He was always happy, cool, gentle of spirit, quiet by nature but powerful in voice (some of which he hasn't fully discovered).
Poor child suffered early on with a clueless single mom who had free reign to dress him as I wished. He is terrified of these photos but I hope he understands, none of this was his fault. He was a victim of my need to surround myself with "awwwww, ain't he cute" moments. I didn't realize how devastating this could have been to his manly development. Thank goodness he made it through without any lingering effects or propensities to dress in bow ties.
I took him out in public like this:
Clearly, I had some sort of disturbing fascination with all things Orville Redebacherish.
I'm sorry little buddy. I didn't know, really I didn't. But gosh darn, awwwwww, ain't he cute?
Back to the story. I seem to always be ahead of the trends, like the Barbara Mandel song inferring she was country when country wasn't cool. I had a baby daddy before baby daddy's were all the rage. The young man from the bar became my boyfriend. We hung out in my sparse apartment because it was generally clean. This was a sharp contrast to his sparse apartment which was generally disgusting, like you're afraid to use the restroom kind of dirty. But the guy was cool, quietly intellectual, musically inspiring and sensitive. He listened to me and cared about the random thoughts of an early twenties mess of a girl.
I suppose it was effortless for him to listen to me when he was equally as troubled and unsure of the direction his life would take. He was also easily taken advantage of in the sense that he didn't bother to ask me if I had birth control measures in place. I'm sure he assumed I did. He never saw it coming or had any notion that at that time in my life, I was singularly focused on having a baby and he was to be the lucky sperm donor.
When I informed him of my pregnancy after three months of dating, I couched it in a way to clearly give him the option of staying or leaving, with a subtly, ever so deftly implied preference for him to go. We had only been "playing" real life for those three months, like when you were little and you pretended to have a job and babies. He wasn't ready to be ushered away from that superficial world, kicking and screaming into a life of real responsibility. I knew it wasn't in his plan and I was grateful that he let go without much fuss or fight.
With pressure from his ragingly oppressive mother, he did enter back into our lives after #1Son was born. We even attempted a reconciliation of our relationship but it was not meant to be. I had the inner stirrings of my now well honed mother bear instincts manifesting in me and he still wasn't quite ready to be a dad, outside of his vague impersonation. I didn't ask for money, I didn't ask for help in any way really. All I asked was that he be all in or all out. I didn't want to raise my child with a half committed father figure skipping in and out at his leisure. The final decision was mutually transparent.
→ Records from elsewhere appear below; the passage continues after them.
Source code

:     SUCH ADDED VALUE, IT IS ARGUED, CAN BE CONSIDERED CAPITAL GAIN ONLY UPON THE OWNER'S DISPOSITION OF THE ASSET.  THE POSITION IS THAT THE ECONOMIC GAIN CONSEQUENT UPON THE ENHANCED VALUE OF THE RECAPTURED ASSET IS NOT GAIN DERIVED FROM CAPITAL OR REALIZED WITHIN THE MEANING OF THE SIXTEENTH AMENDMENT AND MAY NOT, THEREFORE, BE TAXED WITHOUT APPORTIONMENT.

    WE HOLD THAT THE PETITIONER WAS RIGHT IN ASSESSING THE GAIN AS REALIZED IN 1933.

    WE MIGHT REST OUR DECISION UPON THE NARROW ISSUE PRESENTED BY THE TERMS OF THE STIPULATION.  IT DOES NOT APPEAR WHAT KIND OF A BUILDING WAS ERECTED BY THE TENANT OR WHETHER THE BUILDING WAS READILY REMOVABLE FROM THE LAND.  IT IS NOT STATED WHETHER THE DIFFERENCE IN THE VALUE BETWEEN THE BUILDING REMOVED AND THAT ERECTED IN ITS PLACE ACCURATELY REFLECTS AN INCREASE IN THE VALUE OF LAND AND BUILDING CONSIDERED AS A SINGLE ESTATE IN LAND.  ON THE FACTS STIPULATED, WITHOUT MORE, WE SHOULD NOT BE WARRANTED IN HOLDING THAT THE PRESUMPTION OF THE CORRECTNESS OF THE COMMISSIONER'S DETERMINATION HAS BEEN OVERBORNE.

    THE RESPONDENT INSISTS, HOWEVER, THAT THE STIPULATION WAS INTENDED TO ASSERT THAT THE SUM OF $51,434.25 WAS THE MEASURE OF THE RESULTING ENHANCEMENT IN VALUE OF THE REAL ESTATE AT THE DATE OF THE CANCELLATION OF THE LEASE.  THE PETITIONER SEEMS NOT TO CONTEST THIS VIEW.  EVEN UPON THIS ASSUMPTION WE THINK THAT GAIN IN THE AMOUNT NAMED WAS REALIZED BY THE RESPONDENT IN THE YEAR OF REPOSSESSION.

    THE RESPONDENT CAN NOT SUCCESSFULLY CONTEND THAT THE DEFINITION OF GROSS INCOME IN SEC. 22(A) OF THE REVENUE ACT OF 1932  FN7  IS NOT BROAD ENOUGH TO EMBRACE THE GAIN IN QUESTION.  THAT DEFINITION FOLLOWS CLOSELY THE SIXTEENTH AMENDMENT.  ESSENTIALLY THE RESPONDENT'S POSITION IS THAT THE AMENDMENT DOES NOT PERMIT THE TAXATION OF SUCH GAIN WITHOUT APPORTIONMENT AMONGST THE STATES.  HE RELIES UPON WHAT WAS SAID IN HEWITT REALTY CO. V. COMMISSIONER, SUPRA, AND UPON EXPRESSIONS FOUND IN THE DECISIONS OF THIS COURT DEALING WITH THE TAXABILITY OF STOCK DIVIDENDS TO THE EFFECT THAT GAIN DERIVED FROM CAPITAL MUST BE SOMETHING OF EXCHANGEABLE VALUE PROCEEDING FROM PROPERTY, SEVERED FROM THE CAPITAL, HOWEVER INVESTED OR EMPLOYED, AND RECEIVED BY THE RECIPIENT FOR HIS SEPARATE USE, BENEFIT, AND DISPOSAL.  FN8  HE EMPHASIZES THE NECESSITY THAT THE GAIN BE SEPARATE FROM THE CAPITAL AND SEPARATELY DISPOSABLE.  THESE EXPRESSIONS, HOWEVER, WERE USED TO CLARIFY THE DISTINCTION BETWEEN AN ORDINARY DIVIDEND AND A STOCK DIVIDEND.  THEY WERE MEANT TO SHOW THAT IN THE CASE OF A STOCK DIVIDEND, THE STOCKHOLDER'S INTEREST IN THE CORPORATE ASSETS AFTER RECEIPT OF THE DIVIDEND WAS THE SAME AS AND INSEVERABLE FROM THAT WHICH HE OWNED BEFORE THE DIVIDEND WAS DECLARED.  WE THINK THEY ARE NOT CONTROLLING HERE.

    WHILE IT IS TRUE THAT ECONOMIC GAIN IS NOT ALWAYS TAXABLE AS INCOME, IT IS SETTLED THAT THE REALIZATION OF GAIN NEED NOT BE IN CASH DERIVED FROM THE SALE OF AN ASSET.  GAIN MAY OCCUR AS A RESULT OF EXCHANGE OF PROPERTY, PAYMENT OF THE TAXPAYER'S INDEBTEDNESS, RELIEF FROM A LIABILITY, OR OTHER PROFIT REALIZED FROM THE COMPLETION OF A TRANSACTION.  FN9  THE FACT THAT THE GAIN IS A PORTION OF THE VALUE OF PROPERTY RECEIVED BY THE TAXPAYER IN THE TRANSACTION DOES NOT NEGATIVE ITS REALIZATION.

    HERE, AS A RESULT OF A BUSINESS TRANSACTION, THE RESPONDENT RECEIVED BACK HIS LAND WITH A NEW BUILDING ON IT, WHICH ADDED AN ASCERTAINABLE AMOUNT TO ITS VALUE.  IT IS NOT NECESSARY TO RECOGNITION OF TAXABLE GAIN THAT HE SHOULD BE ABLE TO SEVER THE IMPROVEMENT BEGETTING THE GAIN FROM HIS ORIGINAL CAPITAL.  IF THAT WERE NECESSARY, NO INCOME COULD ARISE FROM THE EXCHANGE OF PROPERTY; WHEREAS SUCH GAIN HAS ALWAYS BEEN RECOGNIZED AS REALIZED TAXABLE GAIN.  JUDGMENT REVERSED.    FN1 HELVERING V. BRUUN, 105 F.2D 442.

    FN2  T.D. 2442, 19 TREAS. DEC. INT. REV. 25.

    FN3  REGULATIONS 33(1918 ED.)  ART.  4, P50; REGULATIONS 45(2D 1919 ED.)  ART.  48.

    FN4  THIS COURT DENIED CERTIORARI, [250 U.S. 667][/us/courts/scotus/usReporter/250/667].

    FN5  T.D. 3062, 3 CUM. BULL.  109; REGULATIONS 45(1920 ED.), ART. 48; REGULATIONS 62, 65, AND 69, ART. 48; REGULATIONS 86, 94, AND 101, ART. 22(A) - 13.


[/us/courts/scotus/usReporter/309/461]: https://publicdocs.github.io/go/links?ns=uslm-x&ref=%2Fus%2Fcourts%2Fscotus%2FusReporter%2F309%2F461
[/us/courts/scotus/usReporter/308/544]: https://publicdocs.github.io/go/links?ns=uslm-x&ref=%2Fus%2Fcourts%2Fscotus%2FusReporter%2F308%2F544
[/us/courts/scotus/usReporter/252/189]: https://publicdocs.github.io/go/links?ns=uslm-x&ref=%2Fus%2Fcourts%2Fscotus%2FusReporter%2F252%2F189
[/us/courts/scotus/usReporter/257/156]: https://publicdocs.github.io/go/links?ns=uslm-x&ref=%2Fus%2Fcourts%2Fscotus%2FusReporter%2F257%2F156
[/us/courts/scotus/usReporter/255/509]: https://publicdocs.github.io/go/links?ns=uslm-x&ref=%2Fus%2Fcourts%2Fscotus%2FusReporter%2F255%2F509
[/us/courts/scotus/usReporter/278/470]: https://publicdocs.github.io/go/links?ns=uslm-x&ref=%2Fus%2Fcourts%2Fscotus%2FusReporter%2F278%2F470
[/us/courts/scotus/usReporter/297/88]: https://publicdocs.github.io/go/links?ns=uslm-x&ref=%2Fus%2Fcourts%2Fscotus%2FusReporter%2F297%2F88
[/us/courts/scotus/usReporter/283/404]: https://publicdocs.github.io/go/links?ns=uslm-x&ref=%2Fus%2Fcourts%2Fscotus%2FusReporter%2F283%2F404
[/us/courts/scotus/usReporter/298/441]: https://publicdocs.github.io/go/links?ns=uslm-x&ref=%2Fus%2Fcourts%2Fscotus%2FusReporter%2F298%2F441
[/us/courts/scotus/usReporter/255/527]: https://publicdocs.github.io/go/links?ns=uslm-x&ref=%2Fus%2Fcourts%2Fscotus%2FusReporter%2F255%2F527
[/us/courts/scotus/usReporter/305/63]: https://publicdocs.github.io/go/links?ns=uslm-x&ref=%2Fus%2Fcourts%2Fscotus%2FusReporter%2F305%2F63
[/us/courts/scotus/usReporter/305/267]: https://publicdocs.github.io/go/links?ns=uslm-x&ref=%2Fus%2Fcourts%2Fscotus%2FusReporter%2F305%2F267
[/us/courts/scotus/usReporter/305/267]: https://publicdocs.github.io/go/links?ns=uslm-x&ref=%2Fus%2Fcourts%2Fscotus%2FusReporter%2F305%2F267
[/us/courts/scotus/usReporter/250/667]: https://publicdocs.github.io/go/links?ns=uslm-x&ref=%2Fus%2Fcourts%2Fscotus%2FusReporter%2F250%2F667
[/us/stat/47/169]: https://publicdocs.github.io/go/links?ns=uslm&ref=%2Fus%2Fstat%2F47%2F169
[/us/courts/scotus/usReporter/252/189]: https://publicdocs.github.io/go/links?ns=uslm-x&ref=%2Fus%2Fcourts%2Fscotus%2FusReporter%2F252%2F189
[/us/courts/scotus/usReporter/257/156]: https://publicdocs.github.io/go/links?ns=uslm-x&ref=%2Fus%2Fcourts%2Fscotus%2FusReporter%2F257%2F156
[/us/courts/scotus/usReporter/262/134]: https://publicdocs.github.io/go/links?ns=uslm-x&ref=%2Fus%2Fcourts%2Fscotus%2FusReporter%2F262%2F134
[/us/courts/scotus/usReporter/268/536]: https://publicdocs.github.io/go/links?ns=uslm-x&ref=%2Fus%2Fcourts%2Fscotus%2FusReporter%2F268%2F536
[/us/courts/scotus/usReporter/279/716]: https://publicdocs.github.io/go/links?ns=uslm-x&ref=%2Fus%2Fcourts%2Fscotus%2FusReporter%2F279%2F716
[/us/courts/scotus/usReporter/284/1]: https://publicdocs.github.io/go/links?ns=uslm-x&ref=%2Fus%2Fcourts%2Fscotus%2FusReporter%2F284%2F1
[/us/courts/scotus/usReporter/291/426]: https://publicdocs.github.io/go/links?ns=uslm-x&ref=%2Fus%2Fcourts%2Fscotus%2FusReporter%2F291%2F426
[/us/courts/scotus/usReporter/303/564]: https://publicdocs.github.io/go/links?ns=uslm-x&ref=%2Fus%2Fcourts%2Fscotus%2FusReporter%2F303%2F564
Baby daddy out.
Believe it or not, I consider him one of the good guys. Like a parent who gives up their child for adoption because they want a better life for them, he did the right thing by me. He knew I had it under control and he was afraid he would mess something up. He gave me this child who carries his gentle traits, musical ear, tall stature, wicked sense of humor and even the interesting facial structure and chiseled chin that drew me to him from the beginning.